Макрида выступает пружно, упруго, сама, что русалка лесная, упругая. А Домна трухляво семенит, похилиться боится, — трещит ее ветошка, по нешитому разлезается. В сумлении Домна голос подает:

— Ой, Макридушка, поуже шагай… Ой, вернусь на деревню оголком и без гриба.

— А ты, мать, ащо юбкой окрути. Тагды усе в цельности буде, — советует Домне Макрида.

— Ой. доченька!.. Ды не ведьма-ж я, чтоб в голяцком виде… Ды, ну, сустретца кто?.. Стыдобушка!..
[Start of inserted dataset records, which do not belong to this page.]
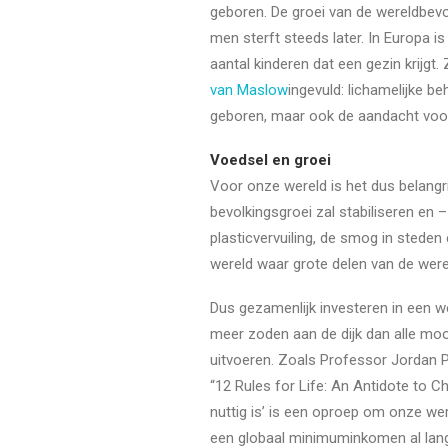
geboren. De groei van de wereldbevo
men sterft steeds later. In Europa is
aantal kinderen dat een gezin krijg
van Maslow
ingevuld: lichamelijke be
geboren, maar ook de aandacht voor h
Voedsel en groei
Voor onze wereld is het dus belangr
bevolkingsgroei zal stabiliseren en 
plasticvervuiling, de smog in steden 
wereld waar grote delen van de were
Dus gezamenlijk investeren in een we
meer zoden aan de dijk dan alle moo
uitvoeren. Zoals Professor Jordan P
“12 Rules for Life: An Antidote to C
nuttig is’ is een oproep om onze wer
een globaal minimuminkomen al lange t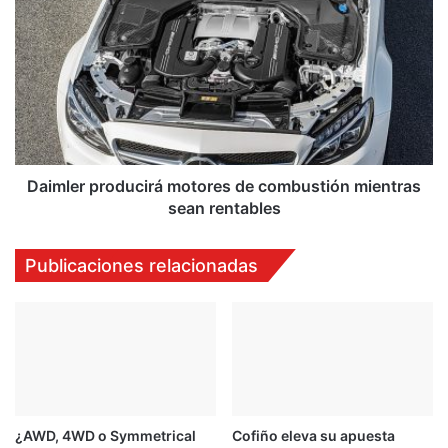
producirá
motores
de
combustión
mientras
sean
rentables
Daimler producirá motores de combustión mientras
sean rentables
Publicaciones relacionadas
¿AWD, 4WD o Symmetrical
Cofiño eleva su apuesta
— Кому сустретца-то? Лес, я чай… Рази галка глазом покосится…

Послушалась Домна, обернула ношу юбченкой поверх, идет в чем мать родила, по сторонам озирается. Версты три отмахали, скоро и деревня, поди. Только собрались присесть отдохнуть, а на пригорке — матерой медведь стоит. Мнется, прикидывает что за созданья такие несуразные на его медвежье величество прут?

Увидали зверя бабы, ноши на земь и в истошный рев. Опешил видно и Мишка, лататы задал куда-то в чащу.

Что дале было — ни одна не помнит. Опамятовались среди деревни, когда взбулгаченный их ором народ хороводом вокруг собрался.

Может и не опамятовались бы, кабы не Макар Шелудяг. Долго Макар, раскорячившись, дивовался на банное зрелище, не вытерпел, растолкал любопытный молодняк и к бабам:

— Дык это видмедь вас оголячил?..

Прозрели бабы, всплеснули руками и с визгом по дворам.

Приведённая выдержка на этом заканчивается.